ABOUT THIS EXERCISE. Whenever a line in the entries includes the word "Rasa", copy that line out.

Source data.
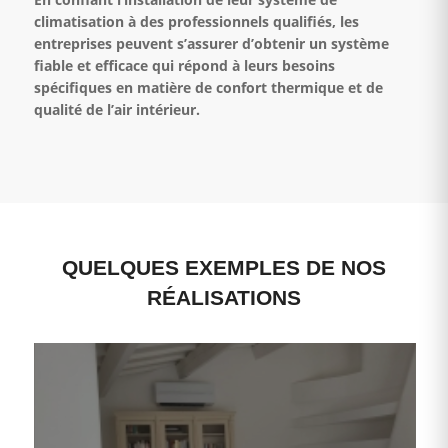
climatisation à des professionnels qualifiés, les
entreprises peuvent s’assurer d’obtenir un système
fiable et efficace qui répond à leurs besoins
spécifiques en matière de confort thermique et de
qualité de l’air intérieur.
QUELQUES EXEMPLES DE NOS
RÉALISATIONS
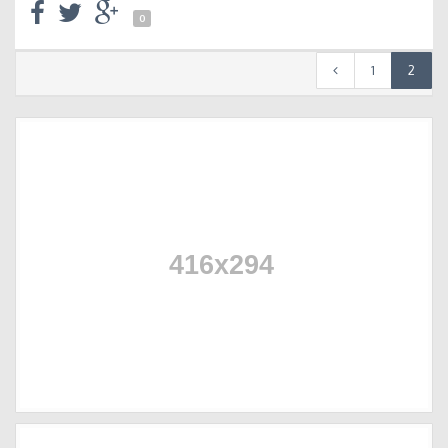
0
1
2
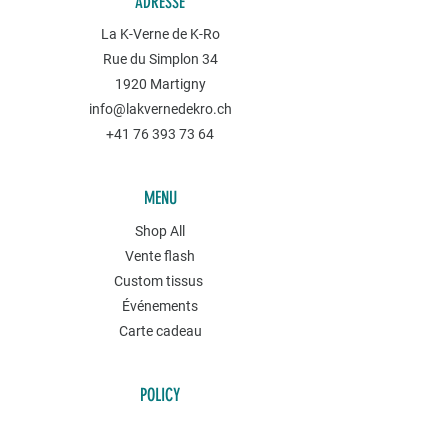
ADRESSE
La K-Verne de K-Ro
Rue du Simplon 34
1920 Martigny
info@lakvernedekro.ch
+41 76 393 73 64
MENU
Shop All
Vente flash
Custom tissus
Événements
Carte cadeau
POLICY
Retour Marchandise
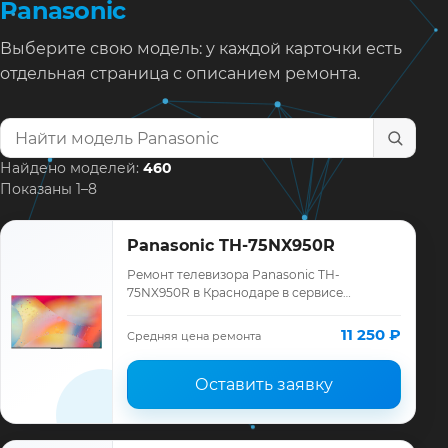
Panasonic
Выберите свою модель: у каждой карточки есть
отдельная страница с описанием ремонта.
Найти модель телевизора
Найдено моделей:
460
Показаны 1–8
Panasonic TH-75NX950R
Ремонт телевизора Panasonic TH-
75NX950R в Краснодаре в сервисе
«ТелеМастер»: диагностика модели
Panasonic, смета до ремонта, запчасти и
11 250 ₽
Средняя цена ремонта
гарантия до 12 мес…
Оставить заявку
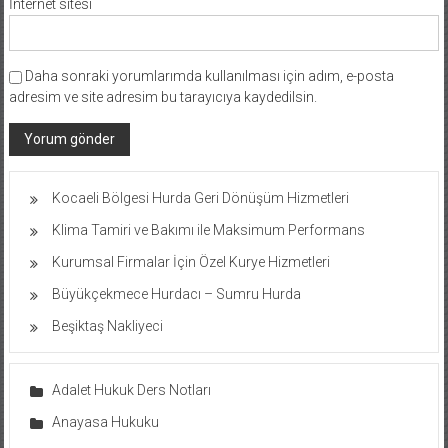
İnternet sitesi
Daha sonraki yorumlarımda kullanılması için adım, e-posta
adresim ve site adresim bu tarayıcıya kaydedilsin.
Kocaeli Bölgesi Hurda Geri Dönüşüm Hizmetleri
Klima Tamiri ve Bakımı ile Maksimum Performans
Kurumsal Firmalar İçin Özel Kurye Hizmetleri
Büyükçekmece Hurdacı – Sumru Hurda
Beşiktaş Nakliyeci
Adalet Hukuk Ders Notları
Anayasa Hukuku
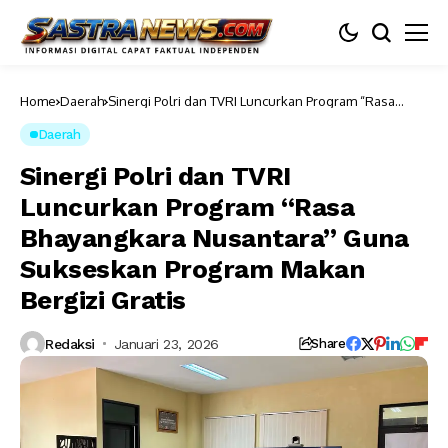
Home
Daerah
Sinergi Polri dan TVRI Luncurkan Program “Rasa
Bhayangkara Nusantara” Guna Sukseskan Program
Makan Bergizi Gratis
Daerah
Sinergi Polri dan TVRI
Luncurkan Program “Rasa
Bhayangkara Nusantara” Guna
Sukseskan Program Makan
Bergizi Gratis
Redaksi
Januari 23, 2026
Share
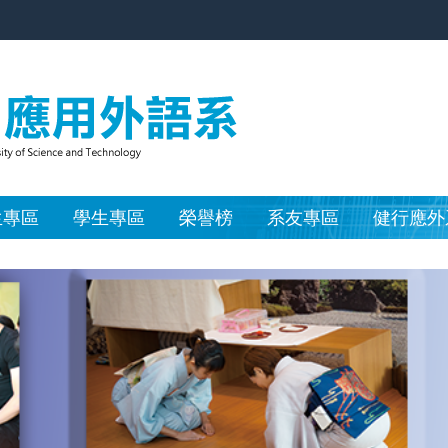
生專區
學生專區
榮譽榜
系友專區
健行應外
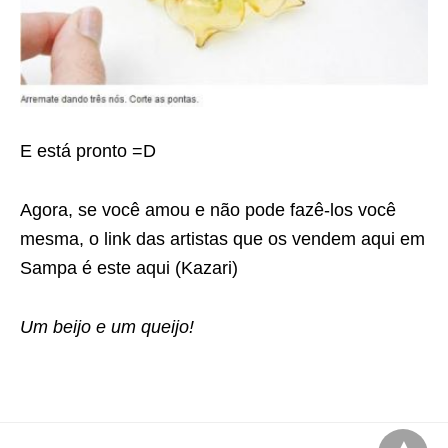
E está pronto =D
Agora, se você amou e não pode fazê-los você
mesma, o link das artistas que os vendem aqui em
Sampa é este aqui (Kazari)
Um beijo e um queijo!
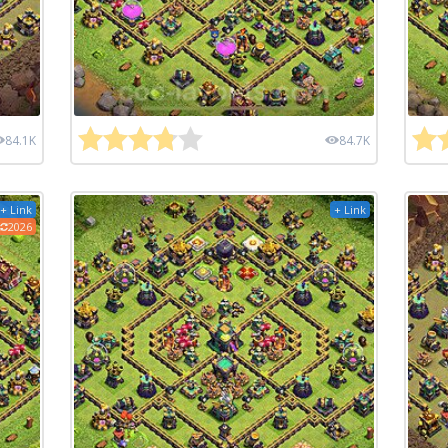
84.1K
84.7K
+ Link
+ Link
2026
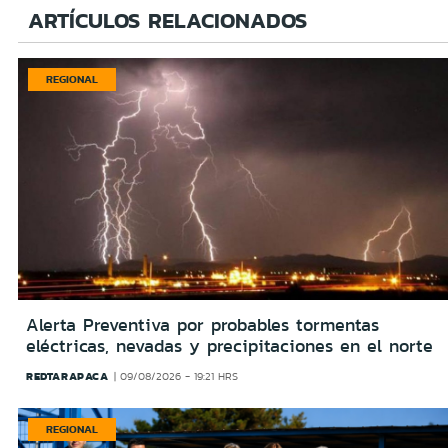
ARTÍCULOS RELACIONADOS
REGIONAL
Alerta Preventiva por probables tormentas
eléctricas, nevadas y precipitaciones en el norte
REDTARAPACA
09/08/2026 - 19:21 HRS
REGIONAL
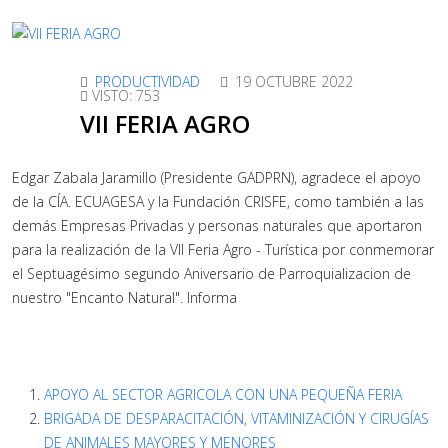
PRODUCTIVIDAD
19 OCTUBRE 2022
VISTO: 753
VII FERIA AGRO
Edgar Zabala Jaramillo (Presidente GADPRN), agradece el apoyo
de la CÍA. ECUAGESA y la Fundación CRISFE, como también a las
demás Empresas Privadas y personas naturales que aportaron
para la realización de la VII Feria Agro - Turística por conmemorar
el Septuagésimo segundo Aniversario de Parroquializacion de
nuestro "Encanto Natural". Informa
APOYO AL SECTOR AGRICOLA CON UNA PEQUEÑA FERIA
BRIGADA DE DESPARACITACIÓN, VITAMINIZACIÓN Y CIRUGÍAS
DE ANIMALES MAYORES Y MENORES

...

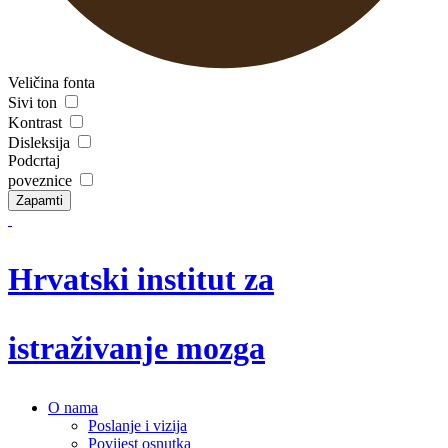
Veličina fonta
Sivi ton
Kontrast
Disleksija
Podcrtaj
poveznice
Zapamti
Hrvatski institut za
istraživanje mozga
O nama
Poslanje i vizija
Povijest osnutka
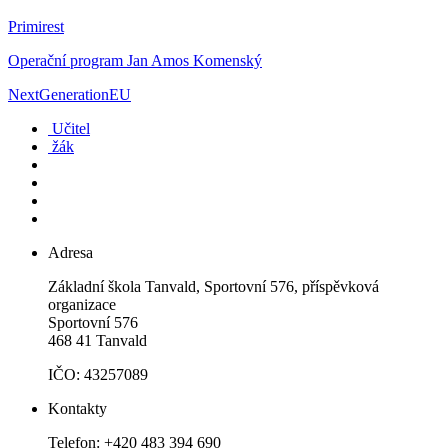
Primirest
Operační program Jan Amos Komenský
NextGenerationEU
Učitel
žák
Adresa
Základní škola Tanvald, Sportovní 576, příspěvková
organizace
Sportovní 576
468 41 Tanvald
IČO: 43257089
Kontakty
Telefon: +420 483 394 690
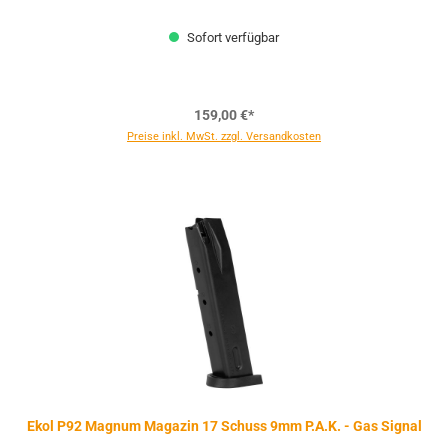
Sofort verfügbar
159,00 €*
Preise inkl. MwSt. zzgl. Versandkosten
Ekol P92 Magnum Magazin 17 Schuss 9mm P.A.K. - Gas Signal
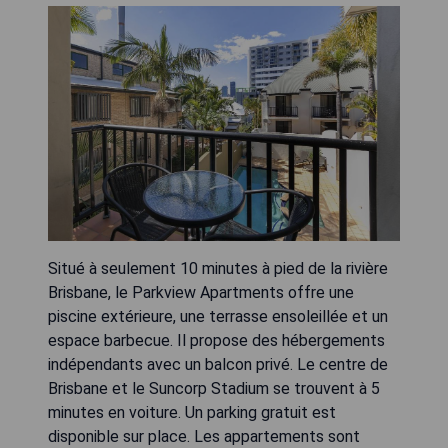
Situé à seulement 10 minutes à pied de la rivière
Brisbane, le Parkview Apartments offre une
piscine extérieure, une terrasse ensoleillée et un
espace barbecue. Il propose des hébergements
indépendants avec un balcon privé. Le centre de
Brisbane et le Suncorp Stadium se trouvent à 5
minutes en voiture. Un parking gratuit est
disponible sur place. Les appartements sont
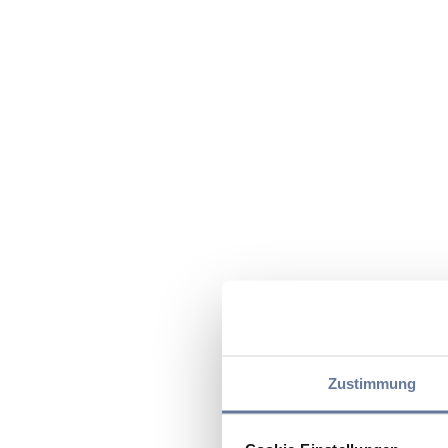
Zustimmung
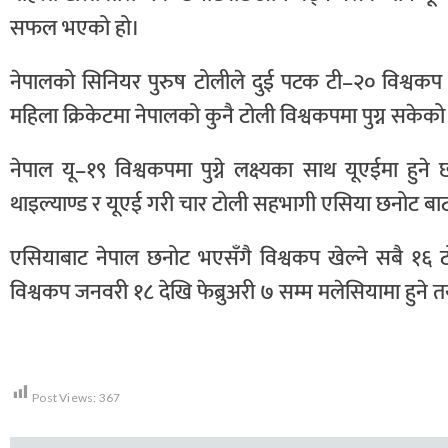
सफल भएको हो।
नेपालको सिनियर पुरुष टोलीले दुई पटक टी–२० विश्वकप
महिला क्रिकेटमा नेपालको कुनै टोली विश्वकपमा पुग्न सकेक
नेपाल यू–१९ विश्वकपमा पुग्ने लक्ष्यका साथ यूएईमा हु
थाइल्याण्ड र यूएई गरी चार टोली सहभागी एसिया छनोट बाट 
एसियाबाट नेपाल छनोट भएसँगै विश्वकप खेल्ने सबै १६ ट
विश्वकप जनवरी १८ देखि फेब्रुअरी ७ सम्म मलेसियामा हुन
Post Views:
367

REPLY.
Sinergi Polri dan TVRI Luncurkan Program “Rasa
Luncurkan Program “Rasa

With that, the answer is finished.